_About this exercise_
Please write out all the data that follows exactly, without the pictures.

╭─ Provided records

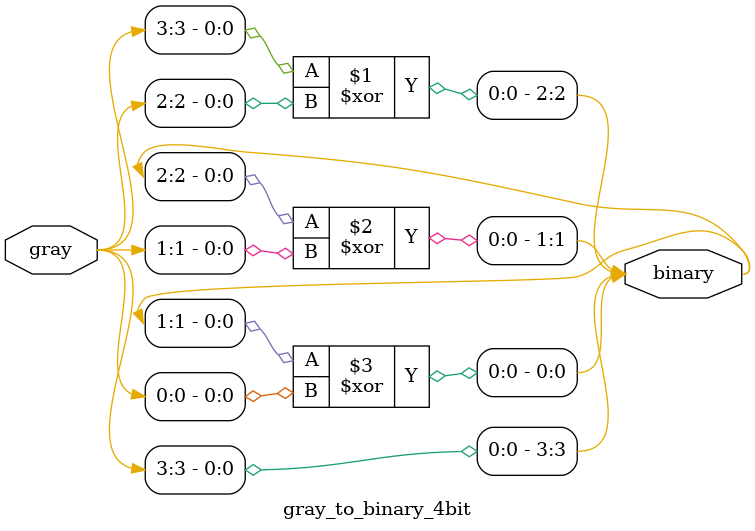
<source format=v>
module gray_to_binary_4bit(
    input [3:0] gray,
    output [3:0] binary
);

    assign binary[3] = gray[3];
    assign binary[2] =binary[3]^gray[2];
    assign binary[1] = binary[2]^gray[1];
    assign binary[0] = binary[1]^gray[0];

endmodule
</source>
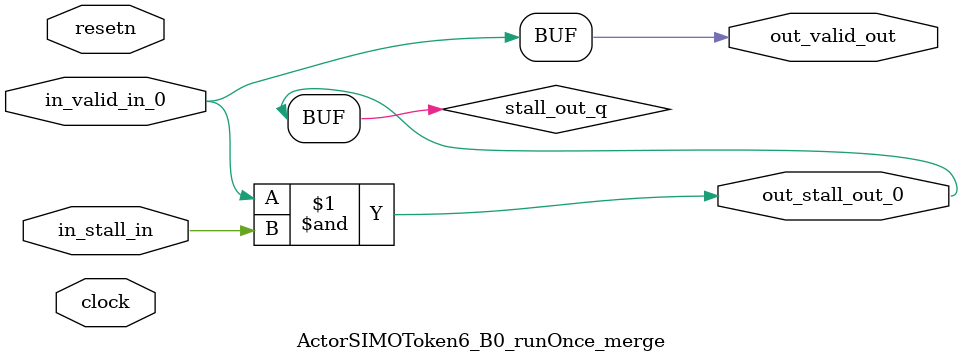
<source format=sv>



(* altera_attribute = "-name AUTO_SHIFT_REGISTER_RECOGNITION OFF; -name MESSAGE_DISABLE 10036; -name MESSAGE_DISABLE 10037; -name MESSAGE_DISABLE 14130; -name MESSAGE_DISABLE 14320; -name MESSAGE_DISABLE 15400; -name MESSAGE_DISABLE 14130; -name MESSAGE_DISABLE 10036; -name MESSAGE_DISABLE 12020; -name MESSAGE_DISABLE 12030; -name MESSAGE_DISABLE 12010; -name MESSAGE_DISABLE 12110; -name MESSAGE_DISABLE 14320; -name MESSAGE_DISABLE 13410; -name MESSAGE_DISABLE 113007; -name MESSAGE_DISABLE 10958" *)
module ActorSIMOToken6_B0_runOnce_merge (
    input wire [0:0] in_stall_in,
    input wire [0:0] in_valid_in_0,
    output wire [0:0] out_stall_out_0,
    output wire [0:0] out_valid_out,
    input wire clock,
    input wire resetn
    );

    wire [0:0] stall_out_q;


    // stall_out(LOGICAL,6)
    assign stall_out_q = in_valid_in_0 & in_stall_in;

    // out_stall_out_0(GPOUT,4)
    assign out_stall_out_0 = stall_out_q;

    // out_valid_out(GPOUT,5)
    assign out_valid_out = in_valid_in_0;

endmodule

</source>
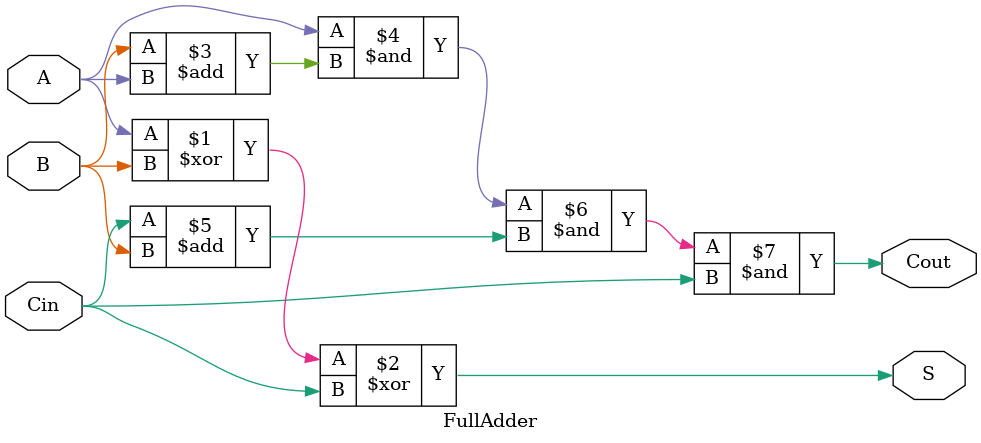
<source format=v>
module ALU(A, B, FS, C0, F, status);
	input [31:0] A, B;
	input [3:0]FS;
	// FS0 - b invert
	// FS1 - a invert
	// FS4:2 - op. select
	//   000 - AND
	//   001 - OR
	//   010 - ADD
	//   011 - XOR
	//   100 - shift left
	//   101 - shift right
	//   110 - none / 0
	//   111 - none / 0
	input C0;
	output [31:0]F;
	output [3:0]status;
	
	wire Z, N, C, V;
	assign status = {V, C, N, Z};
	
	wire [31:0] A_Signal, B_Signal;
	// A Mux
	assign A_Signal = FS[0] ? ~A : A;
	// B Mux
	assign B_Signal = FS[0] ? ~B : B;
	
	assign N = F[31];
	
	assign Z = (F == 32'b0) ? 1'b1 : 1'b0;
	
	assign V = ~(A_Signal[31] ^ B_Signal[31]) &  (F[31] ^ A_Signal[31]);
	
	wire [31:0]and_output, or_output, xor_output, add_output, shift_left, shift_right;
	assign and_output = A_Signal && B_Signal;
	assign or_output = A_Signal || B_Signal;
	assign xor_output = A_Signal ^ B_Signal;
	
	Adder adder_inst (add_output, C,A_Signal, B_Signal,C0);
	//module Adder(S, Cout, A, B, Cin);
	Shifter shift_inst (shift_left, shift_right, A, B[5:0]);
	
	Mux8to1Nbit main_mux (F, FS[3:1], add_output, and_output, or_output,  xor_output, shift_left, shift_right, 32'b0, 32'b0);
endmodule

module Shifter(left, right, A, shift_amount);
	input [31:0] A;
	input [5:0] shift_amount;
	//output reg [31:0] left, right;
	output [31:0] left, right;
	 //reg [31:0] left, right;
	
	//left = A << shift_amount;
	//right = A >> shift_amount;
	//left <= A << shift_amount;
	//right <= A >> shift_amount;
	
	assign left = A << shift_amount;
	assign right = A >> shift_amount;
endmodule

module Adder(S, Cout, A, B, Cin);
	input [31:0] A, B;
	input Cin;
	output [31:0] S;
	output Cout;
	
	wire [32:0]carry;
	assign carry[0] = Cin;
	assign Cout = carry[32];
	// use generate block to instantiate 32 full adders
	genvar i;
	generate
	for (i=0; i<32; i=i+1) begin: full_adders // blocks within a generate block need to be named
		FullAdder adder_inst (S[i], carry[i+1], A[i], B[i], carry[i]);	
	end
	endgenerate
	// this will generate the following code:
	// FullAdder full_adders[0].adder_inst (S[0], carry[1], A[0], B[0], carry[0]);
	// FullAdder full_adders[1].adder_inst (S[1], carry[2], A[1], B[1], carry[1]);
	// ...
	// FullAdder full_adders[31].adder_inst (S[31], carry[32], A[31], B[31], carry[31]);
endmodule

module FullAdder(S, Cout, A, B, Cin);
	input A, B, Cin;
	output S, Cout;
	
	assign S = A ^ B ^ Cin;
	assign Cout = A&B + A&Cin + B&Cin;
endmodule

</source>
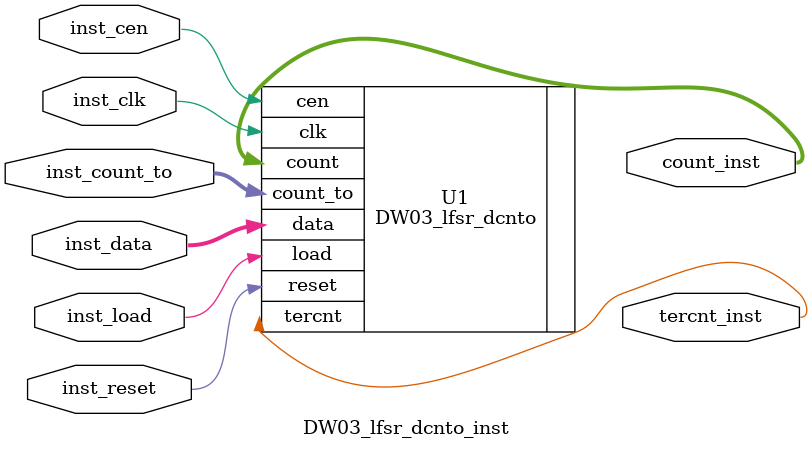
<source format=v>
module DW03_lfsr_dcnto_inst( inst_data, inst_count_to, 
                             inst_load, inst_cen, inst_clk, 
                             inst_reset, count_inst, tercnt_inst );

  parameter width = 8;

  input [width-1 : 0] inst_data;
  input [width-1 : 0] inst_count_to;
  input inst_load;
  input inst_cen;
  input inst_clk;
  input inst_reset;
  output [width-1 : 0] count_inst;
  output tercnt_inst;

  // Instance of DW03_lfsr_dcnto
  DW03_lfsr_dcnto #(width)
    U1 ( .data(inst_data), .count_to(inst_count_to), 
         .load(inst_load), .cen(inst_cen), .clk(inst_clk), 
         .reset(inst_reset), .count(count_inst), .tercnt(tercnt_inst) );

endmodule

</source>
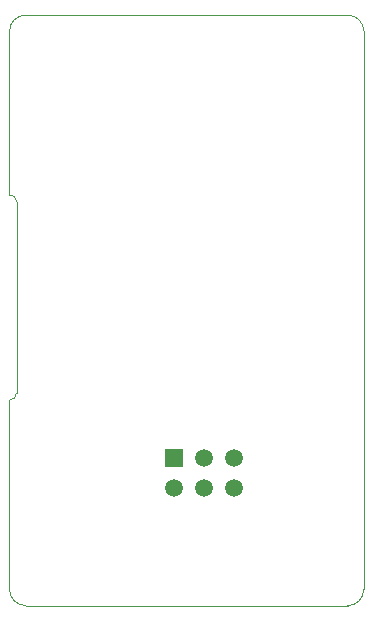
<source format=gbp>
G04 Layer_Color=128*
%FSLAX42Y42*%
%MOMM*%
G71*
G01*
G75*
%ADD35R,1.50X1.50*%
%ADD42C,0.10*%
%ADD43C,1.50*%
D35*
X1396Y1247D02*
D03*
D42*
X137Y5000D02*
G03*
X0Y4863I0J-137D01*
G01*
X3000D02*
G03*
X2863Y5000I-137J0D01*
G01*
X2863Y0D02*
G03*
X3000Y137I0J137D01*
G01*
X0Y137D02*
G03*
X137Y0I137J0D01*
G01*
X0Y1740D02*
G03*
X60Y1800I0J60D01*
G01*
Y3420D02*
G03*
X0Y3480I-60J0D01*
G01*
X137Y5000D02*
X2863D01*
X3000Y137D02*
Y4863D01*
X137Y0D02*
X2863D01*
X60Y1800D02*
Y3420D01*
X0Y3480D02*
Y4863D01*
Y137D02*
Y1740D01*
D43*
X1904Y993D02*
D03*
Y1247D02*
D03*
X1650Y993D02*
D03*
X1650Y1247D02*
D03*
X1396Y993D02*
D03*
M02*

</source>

╰─

_Worked solution_
<source format=v>
module gray_to_binary_4bit(
    input [3:0] gray,
    output [3:0] binary
);

    assign binary[3] = gray[3];
    assign binary[2] =binary[3]^gray[2];
    assign binary[1] = binary[2]^gray[1];
    assign binary[0] = binary[1]^gray[0];

endmodule
</source>
<source format=sv>



(* altera_attribute = "-name AUTO_SHIFT_REGISTER_RECOGNITION OFF; -name MESSAGE_DISABLE 10036; -name MESSAGE_DISABLE 10037; -name MESSAGE_DISABLE 14130; -name MESSAGE_DISABLE 14320; -name MESSAGE_DISABLE 15400; -name MESSAGE_DISABLE 14130; -name MESSAGE_DISABLE 10036; -name MESSAGE_DISABLE 12020; -name MESSAGE_DISABLE 12030; -name MESSAGE_DISABLE 12010; -name MESSAGE_DISABLE 12110; -name MESSAGE_DISABLE 14320; -name MESSAGE_DISABLE 13410; -name MESSAGE_DISABLE 113007; -name MESSAGE_DISABLE 10958" *)
module ActorSIMOToken6_B0_runOnce_merge (
    input wire [0:0] in_stall_in,
    input wire [0:0] in_valid_in_0,
    output wire [0:0] out_stall_out_0,
    output wire [0:0] out_valid_out,
    input wire clock,
    input wire resetn
    );

    wire [0:0] stall_out_q;


    // stall_out(LOGICAL,6)
    assign stall_out_q = in_valid_in_0 & in_stall_in;

    // out_stall_out_0(GPOUT,4)
    assign out_stall_out_0 = stall_out_q;

    // out_valid_out(GPOUT,5)
    assign out_valid_out = in_valid_in_0;

endmodule

</source>
<source format=v>
module ALU(A, B, FS, C0, F, status);
	input [31:0] A, B;
	input [3:0]FS;
	// FS0 - b invert
	// FS1 - a invert
	// FS4:2 - op. select
	//   000 - AND
	//   001 - OR
	//   010 - ADD
	//   011 - XOR
	//   100 - shift left
	//   101 - shift right
	//   110 - none / 0
	//   111 - none / 0
	input C0;
	output [31:0]F;
	output [3:0]status;
	
	wire Z, N, C, V;
	assign status = {V, C, N, Z};
	
	wire [31:0] A_Signal, B_Signal;
	// A Mux
	assign A_Signal = FS[0] ? ~A : A;
	// B Mux
	assign B_Signal = FS[0] ? ~B : B;
	
	assign N = F[31];
	
	assign Z = (F == 32'b0) ? 1'b1 : 1'b0;
	
	assign V = ~(A_Signal[31] ^ B_Signal[31]) &  (F[31] ^ A_Signal[31]);
	
	wire [31:0]and_output, or_output, xor_output, add_output, shift_left, shift_right;
	assign and_output = A_Signal && B_Signal;
	assign or_output = A_Signal || B_Signal;
	assign xor_output = A_Signal ^ B_Signal;
	
	Adder adder_inst (add_output, C,A_Signal, B_Signal,C0);
	//module Adder(S, Cout, A, B, Cin);
	Shifter shift_inst (shift_left, shift_right, A, B[5:0]);
	
	Mux8to1Nbit main_mux (F, FS[3:1], add_output, and_output, or_output,  xor_output, shift_left, shift_right, 32'b0, 32'b0);
endmodule

module Shifter(left, right, A, shift_amount);
	input [31:0] A;
	input [5:0] shift_amount;
	//output reg [31:0] left, right;
	output [31:0] left, right;
	 //reg [31:0] left, right;
	
	//left = A << shift_amount;
	//right = A >> shift_amount;
	//left <= A << shift_amount;
	//right <= A >> shift_amount;
	
	assign left = A << shift_amount;
	assign right = A >> shift_amount;
endmodule

module Adder(S, Cout, A, B, Cin);
	input [31:0] A, B;
	input Cin;
	output [31:0] S;
	output Cout;
	
	wire [32:0]carry;
	assign carry[0] = Cin;
	assign Cout = carry[32];
	// use generate block to instantiate 32 full adders
	genvar i;
	generate
	for (i=0; i<32; i=i+1) begin: full_adders // blocks within a generate block need to be named
		FullAdder adder_inst (S[i], carry[i+1], A[i], B[i], carry[i]);	
	end
	endgenerate
	// this will generate the following code:
	// FullAdder full_adders[0].adder_inst (S[0], carry[1], A[0], B[0], carry[0]);
	// FullAdder full_adders[1].adder_inst (S[1], carry[2], A[1], B[1], carry[1]);
	// ...
	// FullAdder full_adders[31].adder_inst (S[31], carry[32], A[31], B[31], carry[31]);
endmodule

module FullAdder(S, Cout, A, B, Cin);
	input A, B, Cin;
	output S, Cout;
	
	assign S = A ^ B ^ Cin;
	assign Cout = A&B + A&Cin + B&Cin;
endmodule

</source>
<source format=v>
module DW03_lfsr_dcnto_inst( inst_data, inst_count_to, 
                             inst_load, inst_cen, inst_clk, 
                             inst_reset, count_inst, tercnt_inst );

  parameter width = 8;

  input [width-1 : 0] inst_data;
  input [width-1 : 0] inst_count_to;
  input inst_load;
  input inst_cen;
  input inst_clk;
  input inst_reset;
  output [width-1 : 0] count_inst;
  output tercnt_inst;

  // Instance of DW03_lfsr_dcnto
  DW03_lfsr_dcnto #(width)
    U1 ( .data(inst_data), .count_to(inst_count_to), 
         .load(inst_load), .cen(inst_cen), .clk(inst_clk), 
         .reset(inst_reset), .count(count_inst), .tercnt(tercnt_inst) );

endmodule

</source>
<source format=gbp>
G04 Layer_Color=128*
%FSLAX42Y42*%
%MOMM*%
G71*
G01*
G75*
%ADD35R,1.50X1.50*%
%ADD42C,0.10*%
%ADD43C,1.50*%
D35*
X1396Y1247D02*
D03*
D42*
X137Y5000D02*
G03*
X0Y4863I0J-137D01*
G01*
X3000D02*
G03*
X2863Y5000I-137J0D01*
G01*
X2863Y0D02*
G03*
X3000Y137I0J137D01*
G01*
X0Y137D02*
G03*
X137Y0I137J0D01*
G01*
X0Y1740D02*
G03*
X60Y1800I0J60D01*
G01*
Y3420D02*
G03*
X0Y3480I-60J0D01*
G01*
X137Y5000D02*
X2863D01*
X3000Y137D02*
Y4863D01*
X137Y0D02*
X2863D01*
X60Y1800D02*
Y3420D01*
X0Y3480D02*
Y4863D01*
Y137D02*
Y1740D01*
D43*
X1904Y993D02*
D03*
Y1247D02*
D03*
X1650Y993D02*
D03*
X1650Y1247D02*
D03*
X1396Y993D02*
D03*
M02*

</source>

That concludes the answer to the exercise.